◆ **Provided information**

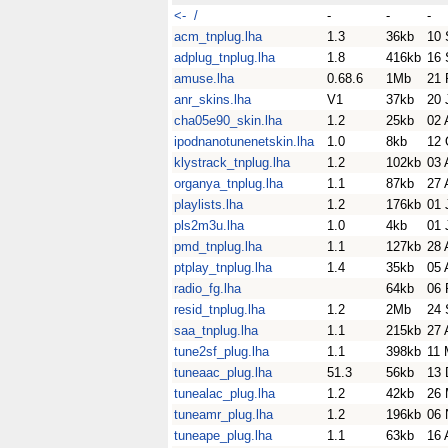
<- /
-
-
-
acm_tnplug.lha
1.3
36kb
10 
adplug_tnplug.lha
1.8
416kb
16 
amuse.lha
0.68.6
1Mb
21 
anr_skins.lha
V1
37kb
20 
cha05e90_skin.lha
1.2
25kb
02 
ipodnanotunenetskin.lha
1.0
8kb
12 
klystrack_tnplug.lha
1.2
102kb
03 
organya_tnplug.lha
1.1
87kb
27 
playlists.lha
1.2
176kb
01 
pls2m3u.lha
1.0
4kb
01 
pmd_tnplug.lha
1.1
127kb
28 
ptplay_tnplug.lha
1.4
35kb
05 
radio_fg.lha
64kb
06 
resid_tnplug.lha
1.2
2Mb
24 
saa_tnplug.lha
1.1
215kb
27 
tune2sf_plug.lha
1.1
398kb
11 
tuneaac_plug.lha
51.3
56kb
13 
tunealac_plug.lha
1.2
42kb
26 
tuneamr_plug.lha
1.2
196kb
06 
tuneape_plug.lha
1.1
63kb
16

◆ **Assignment**
Leave out every picture and transcribe the remaining entries exactly.

◆ **Solution for this problem**
<- /
-
-
-
acm_tnplug.lha
1.3
36kb
10 
adplug_tnplug.lha
1.8
416kb
16 
amuse.lha
0.68.6
1Mb
21 
anr_skins.lha
V1
37kb
20 
cha05e90_skin.lha
1.2
25kb
02 
ipodnanotunenetskin.lha
1.0
8kb
12 
klystrack_tnplug.lha
1.2
102kb
03 
organya_tnplug.lha
1.1
87kb
27 
playlists.lha
1.2
176kb
01 
pls2m3u.lha
1.0
4kb
01 
pmd_tnplug.lha
1.1
127kb
28 
ptplay_tnplug.lha
1.4
35kb
05 
radio_fg.lha
64kb
06 
resid_tnplug.lha
1.2
2Mb
24 
saa_tnplug.lha
1.1
215kb
27 
tune2sf_plug.lha
1.1
398kb
11 
tuneaac_plug.lha
51.3
56kb
13 
tunealac_plug.lha
1.2
42kb
26 
tuneamr_plug.lha
1.2
196kb
06 
tuneape_plug.lha
1.1
63kb
16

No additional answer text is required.